The cigarette dropped to the ground and the man twisted his foot over it as Jake moved into the shadows.

“You could have just come to my hotel,” Jake said. “We could be drinking a beer right now instead of freezing our asses off out in the darkness.”

Jake was close enough to hear air forcing its way out of the man’s nostrils, so he knew it was the same guy who had called him earlier.

“Asthma,” Jake said.

“What?”

“You have asthma, so the Agency sends you to Beijing in February with all this Gobi sand in the air. How smart is that?”

The man gave a slight laugh. “I heard you were a smart ass.”

Jake flicked on a penlight, illuminating the man’s face for a second, and quickly turned it off.

“What the hell are you doing?” The man whispered loudly.

“I like to see who I’m dealing with. Show me some I.D.”

“Are you on drugs?”

“I must be,” Jake said, “or I wouldn’t be standing in a dark alley at midnight with an asthmatic Agency man who wants to use me for some reason.”

The man laughed again through his nose. It was barely audible, but Jake was comforted somewhat knowing the Agency had actually hired someone with a sense of humor.

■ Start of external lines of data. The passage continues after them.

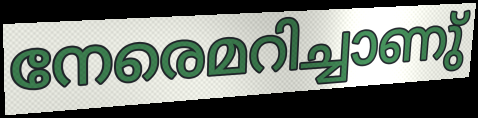
നേരെമറിച്ചാണു്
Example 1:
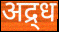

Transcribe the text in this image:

अद्र्ध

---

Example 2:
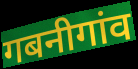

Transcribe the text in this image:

गबनीगांव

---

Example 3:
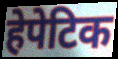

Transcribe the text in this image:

हेपेटिक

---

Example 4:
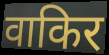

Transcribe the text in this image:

वाकिर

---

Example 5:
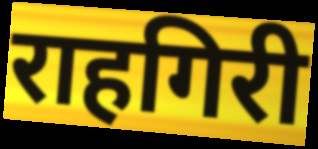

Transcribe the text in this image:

राहगिरी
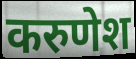
करुणेश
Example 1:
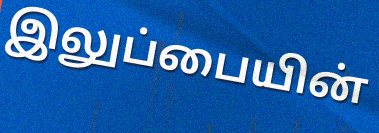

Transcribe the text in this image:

இலுப்பையின்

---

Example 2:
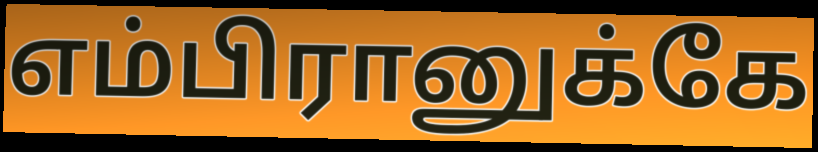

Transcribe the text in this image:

எம்பிரானுக்கே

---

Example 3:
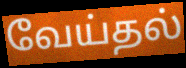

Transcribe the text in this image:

வேய்தல்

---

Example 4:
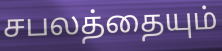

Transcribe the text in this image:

சபலத்தையும்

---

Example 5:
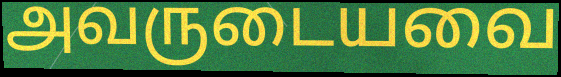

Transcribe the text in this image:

அவருடையவை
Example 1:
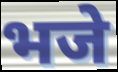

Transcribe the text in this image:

भजे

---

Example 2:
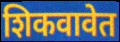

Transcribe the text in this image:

शिकवावेत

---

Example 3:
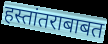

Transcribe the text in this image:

हस्तांतराबाबत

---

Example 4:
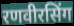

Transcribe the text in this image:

रणवीरसिंग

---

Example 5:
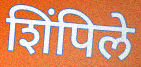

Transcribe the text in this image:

शिंपिले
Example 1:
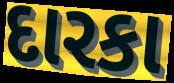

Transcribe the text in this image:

દારકા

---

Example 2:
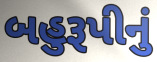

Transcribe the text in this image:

બહુરૂપીનું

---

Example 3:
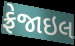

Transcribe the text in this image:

ફ્રેજાઇલ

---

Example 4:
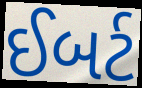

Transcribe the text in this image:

ઈબર્ટ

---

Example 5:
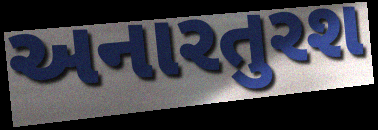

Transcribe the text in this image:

અનારતુરશ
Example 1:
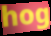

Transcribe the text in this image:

hog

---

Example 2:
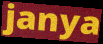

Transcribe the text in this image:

janya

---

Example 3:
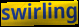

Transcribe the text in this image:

swirling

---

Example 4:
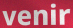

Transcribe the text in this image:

venir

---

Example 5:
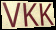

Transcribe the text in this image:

VKK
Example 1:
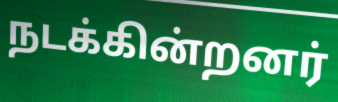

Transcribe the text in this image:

நடக்கின்றனர்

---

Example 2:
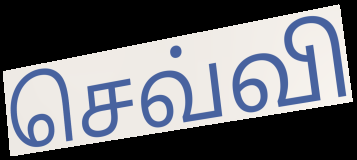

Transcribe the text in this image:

செவ்வி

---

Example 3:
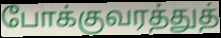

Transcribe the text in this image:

போக்குவரத்துத்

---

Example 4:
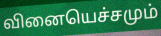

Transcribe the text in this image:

வினையெச்சமும்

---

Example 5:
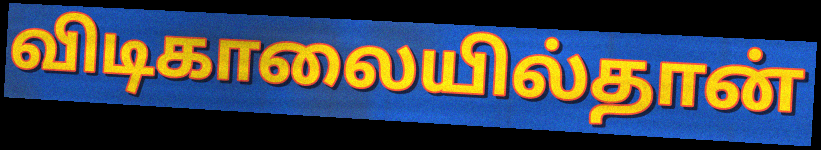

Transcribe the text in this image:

விடிகாலையில்தான்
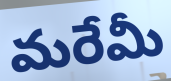
మరేమీ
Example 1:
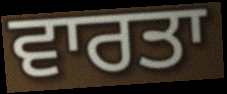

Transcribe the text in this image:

ਵਾਰਤਾ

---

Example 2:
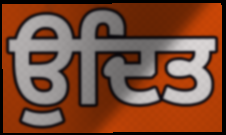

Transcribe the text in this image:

ਉਦਿਤ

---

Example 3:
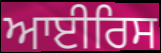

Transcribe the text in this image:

ਆਈਰਿਸ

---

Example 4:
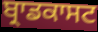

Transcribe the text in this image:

ਬ੍ਰਾਡਕਾਸਟ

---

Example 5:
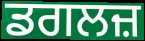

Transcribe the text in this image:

ਡਗਲਜ਼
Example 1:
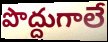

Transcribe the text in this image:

పొద్దుగాలే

“What do you want from me?” Jake asked.

There was silence, so Jake started to walk away.

“Wait.”

A hand grasped his arm, and Jake removed it, twisted the man’s arm around, and jammed the guy’s face into the metal fence. With Jake’s free hand, he clasped his fingers around the left side of his face and placed his thumb behind the guy’s left ear, applying pressure. Most people could last only a few seconds without feeling like their brains would pop out of their ears. This Agency guy made it a full thirty seconds. Impressive.

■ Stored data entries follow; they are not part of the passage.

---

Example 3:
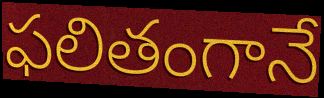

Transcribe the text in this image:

ఫలితంగానే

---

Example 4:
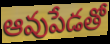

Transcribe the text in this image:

ఆవుపేడతో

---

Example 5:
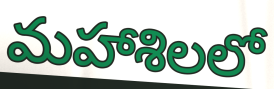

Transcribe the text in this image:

మహాశిలలో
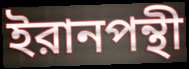
ইরানপন্থী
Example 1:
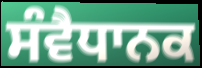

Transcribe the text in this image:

ਸੰਵੈਧਾਨਕ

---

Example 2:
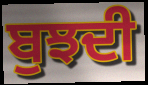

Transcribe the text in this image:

ਬੁਝਦੀ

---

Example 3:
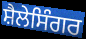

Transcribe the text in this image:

ਸ਼ੈਲੇਸਿੰਗਰ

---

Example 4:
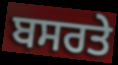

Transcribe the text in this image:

ਬਸਰਤੇ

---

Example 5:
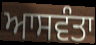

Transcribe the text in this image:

ਆਸਵੰਤਾ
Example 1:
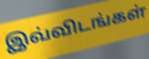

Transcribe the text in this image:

இவ்விடங்கள்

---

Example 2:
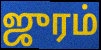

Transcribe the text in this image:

ஜுரம்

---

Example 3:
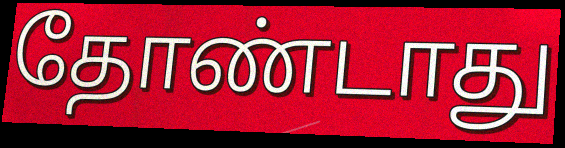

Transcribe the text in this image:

தோண்டாது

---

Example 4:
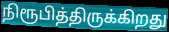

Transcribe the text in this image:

நிரூபித்திருக்கிறது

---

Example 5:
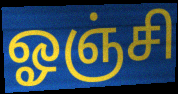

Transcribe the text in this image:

ஓஞ்சி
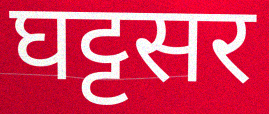
घट्टसर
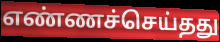
எண்ணச்செய்தது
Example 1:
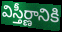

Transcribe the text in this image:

విస్తీర్ణానికి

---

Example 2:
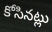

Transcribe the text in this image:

కోసినట్లు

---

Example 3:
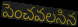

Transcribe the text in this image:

పెంచవలసిన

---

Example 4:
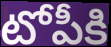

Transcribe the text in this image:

టోపీకి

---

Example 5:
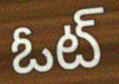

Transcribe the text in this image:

ఓట్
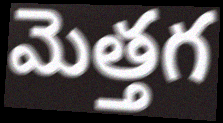
మెత్తగ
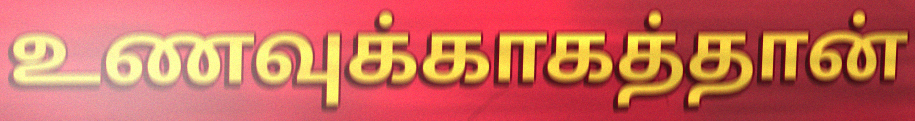
உணவுக்காகத்தான்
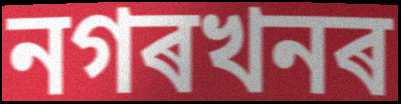
নগৰখনৰ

“All right,” he forced out through his teeth. “Inside right pocket.”

Jake slid his left hand from his grasp and inside the guy’s front pocket, retrieving a passport. He still had a hold of the guy with a right arm twist, but now he needed his light, and that would take two hands.

He took two steps back and let go of the arm. Jake could hear the man rotating his right arm back into place as he pulled the light from his pocket and shone it on the passport, cupped inside his jacket. It was a standard U.S. diplomatic passport. Definitely Agency. He turned off the light and slapped the passport against the guy’s chest.

“Okay, Mr. Brian Armstrong…what do you want from me?”

“I need you,” he said. “I heard what you did in Odessa years ago.”

Jake hadn’t thought about Odessa for a long time. So much had gone right, but so much had also gone tragically wrong there. Then it all clicked. The face had looked familiar. And now the name.

“Any relation to Quinn Armstrong?”

The man hesitated. “Quinn was my brother.”

Damn. “I’m sorry.”

“He died for his country.”

Still, Jake might have been able to save the man’s life. They had worked together in Odessa, and Quinn had been killed by his own boss, a rogue Agency station chief.

“I’m sorry,” Jake repeated.

“I read the report,” Armstrong said. “You had no idea my little brother would be killed. And you did bring down the guy who shot him.”

Bring down was not really true. Jake had found out about the corrupt officer and was present when he ate his own gun.

Changing the subject, Jake said, “So why me?”

“Easy. You were with the Agency. I can trust you. And….”

“And nobody knows me in China.”

“Right.”

“What do you need?” Jake asked.

“Meet me tomorrow morning at ten in the center of Tiananmen Square.”

He didn’t hear the sound first, but Jake did see the flash. He grabbed Armstrong by the coat and pulled him to the ground. Now the clinking of metal against metal followed each flash as bullets glanced off the gate and ricocheted into the night.